Zhuxian membungkuk dalam-dalam sebelum berbalik dan meninggalkan ruang kerja itu. Saat ia berjalan kembali menyusuri koridor yang kini diterangi oleh lentera-lentera temaram, pikirannya berkecamuk. Percakapan tadi telah membuka matanya. Kedamaian yang ia nikmati, cinta yang ia terima—semua itu bukanlah sesuatu yang abadi. Semua itu harus dilindungi.
Ia berhenti di sebuah balkon terbuka dan menatap hamparan ibu kota kekaisaran di bawahnya. Lampu-lampu dari rumah penduduk berkelip seperti lautan bintang di bumi. Tawa samar anak-anak yang masih bermain terdengar dari kejauhan. Begitu damai.

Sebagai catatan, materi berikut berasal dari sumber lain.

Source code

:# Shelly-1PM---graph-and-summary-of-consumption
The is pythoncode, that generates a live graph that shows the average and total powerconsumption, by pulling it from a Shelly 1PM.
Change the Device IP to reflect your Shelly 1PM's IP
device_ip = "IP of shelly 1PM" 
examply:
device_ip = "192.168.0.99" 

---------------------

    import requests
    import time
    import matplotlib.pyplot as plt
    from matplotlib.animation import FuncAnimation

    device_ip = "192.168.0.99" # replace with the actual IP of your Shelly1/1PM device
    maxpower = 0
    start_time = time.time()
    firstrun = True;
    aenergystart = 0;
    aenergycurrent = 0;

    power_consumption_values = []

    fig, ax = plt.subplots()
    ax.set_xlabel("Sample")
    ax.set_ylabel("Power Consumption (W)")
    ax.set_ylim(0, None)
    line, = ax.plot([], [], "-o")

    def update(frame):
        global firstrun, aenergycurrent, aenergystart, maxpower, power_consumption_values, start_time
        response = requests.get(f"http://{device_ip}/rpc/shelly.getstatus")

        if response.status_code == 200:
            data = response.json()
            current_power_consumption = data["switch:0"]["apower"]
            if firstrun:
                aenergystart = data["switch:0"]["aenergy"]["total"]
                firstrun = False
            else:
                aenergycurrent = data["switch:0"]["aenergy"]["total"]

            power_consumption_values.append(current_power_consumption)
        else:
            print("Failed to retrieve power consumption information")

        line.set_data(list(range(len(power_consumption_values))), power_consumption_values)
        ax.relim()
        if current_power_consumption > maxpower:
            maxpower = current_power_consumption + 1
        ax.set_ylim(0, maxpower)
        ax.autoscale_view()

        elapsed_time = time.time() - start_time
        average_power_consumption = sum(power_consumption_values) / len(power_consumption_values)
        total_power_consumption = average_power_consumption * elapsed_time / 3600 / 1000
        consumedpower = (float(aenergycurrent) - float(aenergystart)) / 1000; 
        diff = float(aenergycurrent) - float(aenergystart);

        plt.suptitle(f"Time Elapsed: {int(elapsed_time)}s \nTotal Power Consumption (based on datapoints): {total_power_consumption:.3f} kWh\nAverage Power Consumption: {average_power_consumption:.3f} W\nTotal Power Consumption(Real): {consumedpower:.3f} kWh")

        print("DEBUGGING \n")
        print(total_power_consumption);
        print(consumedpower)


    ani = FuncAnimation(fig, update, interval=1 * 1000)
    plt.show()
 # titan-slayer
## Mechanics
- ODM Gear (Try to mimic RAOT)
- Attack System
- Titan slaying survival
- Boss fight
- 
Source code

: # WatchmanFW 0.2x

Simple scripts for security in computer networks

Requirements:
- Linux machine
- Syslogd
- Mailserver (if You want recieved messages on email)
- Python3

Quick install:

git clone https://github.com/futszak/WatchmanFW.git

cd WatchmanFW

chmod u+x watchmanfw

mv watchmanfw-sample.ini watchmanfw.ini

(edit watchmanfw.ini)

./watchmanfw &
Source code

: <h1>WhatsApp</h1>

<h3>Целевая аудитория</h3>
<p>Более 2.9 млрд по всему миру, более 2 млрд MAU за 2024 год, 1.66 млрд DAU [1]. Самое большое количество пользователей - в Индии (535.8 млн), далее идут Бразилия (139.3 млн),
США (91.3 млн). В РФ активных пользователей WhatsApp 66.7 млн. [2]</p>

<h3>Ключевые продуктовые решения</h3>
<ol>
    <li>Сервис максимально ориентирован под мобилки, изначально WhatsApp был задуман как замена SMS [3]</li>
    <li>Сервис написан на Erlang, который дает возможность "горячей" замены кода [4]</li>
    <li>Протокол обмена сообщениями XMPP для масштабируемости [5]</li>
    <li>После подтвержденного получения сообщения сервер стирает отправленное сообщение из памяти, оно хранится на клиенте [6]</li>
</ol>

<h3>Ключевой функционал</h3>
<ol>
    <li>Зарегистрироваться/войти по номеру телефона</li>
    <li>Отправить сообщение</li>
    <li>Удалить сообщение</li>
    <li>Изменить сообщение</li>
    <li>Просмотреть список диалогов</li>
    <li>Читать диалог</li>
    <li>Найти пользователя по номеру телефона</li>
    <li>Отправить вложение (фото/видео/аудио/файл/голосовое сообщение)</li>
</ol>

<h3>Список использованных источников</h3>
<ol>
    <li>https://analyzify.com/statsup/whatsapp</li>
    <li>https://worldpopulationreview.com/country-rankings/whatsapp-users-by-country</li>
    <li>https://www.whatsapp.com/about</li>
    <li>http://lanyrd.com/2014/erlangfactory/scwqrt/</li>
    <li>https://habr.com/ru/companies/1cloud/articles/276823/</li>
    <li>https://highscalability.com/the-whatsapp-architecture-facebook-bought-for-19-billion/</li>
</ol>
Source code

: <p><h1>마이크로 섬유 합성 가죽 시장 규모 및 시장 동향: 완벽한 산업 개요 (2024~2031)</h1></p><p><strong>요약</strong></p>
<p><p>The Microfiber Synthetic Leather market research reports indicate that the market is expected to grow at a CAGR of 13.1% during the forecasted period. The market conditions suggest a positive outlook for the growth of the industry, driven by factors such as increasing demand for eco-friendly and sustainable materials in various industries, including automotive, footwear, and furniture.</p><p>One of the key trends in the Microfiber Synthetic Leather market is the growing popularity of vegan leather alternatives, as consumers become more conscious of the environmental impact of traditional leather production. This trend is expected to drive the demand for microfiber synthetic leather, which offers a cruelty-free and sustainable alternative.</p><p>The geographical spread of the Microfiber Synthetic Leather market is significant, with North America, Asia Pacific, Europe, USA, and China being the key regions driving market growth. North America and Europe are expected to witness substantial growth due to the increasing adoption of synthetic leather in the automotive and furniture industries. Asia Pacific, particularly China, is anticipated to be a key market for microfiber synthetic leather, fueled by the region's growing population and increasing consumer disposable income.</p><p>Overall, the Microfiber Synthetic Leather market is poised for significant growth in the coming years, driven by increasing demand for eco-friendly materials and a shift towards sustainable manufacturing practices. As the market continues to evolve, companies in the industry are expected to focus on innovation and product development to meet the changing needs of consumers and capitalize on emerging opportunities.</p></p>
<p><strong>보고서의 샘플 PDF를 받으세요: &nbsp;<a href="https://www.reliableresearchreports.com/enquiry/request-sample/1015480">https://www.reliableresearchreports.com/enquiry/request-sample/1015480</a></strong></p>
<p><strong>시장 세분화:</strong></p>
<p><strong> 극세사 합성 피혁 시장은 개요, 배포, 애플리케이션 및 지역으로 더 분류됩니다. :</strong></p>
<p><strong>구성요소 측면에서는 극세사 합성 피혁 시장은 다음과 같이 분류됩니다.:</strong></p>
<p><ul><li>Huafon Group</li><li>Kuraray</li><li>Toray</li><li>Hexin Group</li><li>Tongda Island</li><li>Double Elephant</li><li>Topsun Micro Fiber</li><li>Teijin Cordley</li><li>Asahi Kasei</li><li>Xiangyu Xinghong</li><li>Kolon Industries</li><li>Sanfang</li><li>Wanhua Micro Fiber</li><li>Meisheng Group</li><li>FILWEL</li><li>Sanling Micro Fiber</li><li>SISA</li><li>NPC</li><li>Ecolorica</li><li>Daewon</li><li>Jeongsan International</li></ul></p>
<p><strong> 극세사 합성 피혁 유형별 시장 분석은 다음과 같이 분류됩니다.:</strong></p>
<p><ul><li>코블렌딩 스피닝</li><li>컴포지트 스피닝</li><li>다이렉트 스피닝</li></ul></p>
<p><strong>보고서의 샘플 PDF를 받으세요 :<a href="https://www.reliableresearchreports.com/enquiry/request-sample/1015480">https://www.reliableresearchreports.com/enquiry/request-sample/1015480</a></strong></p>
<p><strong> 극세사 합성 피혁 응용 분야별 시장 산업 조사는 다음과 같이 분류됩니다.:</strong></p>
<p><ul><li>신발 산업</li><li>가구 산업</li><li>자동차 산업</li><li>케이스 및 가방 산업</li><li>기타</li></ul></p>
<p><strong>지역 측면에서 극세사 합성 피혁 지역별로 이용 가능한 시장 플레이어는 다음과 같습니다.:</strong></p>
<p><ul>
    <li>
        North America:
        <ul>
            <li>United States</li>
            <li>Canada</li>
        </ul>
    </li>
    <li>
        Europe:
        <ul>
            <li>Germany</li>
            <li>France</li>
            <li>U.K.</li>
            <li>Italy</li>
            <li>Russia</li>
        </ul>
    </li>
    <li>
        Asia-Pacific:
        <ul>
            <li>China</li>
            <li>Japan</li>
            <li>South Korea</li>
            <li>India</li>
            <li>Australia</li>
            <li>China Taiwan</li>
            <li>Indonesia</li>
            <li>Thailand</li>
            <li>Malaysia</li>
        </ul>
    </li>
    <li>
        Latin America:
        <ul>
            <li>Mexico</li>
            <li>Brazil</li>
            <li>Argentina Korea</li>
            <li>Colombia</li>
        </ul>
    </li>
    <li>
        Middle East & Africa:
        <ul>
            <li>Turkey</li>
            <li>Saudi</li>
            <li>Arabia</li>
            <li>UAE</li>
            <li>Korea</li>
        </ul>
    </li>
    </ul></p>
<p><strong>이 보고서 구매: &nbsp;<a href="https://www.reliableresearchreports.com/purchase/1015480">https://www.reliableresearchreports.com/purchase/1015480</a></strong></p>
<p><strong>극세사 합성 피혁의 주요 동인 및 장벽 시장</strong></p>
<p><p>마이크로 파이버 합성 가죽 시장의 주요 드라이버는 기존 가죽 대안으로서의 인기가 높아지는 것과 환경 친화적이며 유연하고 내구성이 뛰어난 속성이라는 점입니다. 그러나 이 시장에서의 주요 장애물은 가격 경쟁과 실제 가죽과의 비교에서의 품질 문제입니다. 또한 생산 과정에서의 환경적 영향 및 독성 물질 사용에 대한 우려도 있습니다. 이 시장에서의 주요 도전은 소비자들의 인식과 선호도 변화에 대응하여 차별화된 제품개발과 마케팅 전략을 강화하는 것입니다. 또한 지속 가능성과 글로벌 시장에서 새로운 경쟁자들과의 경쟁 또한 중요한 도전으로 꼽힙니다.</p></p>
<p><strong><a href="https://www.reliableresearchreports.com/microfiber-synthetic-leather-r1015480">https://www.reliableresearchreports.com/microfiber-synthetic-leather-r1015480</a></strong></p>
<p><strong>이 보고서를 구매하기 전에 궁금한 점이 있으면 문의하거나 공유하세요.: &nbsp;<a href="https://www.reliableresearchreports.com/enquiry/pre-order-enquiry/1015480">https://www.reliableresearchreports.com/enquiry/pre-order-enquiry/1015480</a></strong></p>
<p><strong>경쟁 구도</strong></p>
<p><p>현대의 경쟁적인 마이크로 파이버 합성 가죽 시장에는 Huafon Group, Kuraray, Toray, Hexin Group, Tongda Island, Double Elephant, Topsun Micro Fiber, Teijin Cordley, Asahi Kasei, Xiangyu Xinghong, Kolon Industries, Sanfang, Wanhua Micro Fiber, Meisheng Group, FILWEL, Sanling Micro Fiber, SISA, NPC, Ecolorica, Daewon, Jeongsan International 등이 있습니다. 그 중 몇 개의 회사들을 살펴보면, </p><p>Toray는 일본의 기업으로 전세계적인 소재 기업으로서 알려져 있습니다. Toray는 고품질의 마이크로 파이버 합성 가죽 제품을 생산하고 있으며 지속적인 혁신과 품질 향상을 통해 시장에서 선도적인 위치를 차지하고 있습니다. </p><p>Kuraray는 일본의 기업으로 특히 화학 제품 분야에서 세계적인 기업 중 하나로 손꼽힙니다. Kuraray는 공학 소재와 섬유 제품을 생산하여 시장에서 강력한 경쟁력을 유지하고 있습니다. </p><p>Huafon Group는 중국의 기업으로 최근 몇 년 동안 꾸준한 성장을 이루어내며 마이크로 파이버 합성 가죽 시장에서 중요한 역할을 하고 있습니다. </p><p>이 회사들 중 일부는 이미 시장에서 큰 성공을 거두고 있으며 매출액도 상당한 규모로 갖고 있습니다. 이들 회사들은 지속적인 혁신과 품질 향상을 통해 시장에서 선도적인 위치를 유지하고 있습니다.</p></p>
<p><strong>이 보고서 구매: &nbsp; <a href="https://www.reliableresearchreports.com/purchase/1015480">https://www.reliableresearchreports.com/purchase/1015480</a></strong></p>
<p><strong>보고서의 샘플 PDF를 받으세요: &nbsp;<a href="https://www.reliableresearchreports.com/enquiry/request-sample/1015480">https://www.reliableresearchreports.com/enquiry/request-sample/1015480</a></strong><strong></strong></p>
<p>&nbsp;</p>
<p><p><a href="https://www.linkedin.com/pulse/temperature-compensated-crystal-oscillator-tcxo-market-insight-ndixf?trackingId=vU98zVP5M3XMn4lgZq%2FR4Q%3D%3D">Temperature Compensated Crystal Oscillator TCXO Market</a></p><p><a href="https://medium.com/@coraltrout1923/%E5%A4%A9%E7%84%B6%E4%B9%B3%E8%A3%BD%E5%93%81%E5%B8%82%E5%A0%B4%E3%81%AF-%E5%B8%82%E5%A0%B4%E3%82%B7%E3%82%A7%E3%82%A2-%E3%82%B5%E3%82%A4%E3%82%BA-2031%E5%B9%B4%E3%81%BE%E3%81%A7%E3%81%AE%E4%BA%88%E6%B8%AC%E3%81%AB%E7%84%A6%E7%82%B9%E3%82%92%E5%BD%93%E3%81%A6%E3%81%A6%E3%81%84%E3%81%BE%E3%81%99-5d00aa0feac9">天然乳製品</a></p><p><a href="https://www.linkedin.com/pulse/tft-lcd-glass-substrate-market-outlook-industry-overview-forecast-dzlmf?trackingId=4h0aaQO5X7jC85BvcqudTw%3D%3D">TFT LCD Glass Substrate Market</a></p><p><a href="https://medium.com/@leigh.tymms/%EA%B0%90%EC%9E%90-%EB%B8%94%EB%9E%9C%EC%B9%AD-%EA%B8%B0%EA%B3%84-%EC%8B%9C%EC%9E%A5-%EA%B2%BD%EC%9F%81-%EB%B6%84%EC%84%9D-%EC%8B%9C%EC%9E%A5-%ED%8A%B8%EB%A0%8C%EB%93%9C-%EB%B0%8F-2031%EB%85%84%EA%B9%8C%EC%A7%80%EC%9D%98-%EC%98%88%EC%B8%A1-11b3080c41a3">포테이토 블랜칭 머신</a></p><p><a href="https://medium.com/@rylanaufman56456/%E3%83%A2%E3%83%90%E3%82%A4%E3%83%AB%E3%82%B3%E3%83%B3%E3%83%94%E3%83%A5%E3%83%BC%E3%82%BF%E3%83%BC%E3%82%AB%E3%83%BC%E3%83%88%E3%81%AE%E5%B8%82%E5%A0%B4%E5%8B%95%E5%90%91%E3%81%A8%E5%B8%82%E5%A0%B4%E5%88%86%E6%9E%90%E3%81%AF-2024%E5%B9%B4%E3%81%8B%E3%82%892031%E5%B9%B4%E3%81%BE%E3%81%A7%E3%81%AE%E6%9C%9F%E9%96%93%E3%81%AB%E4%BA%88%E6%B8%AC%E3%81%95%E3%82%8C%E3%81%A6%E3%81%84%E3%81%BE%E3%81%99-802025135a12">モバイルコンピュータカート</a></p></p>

Begitu indah.
Sambil menggenggam liontin giok di dadanya, sebuah resolusi baru terbentuk di dalam hati anak berusia lima tahun itu. Resolusi yang jauh lebih kuat dari sebelumnya.
*‘Aku tidak peduli jika meridianku diam. Aku tidak peduli jika aku tidak bisa mengendalikan Qi,” batinnya dengan tekad yang membara. ‘Kakek Buyut benar, ada jalan lain, dan aku akan menemukannya. Bukan untuk menjadi yang terhebat. Tapi untuk memastikan senyum di banyak orang dan kedamaian lautan bintang ini tidak akan pernah direnggut oleh bayangan mana pun.’
Malam itu, untuk pertama kalinya, Ye Zhuxian tidak lagi merasa cemas akan kelemahannya. Ia justru menemukan tujuan di dalamnya. Sebuah jalan baru yang akan ia tempuh, bukan dengan energi spiritual, tetapi dengan kecerdasan, hati, dan rahasia besar yang tertidur pulas di dalam garis keturunannya.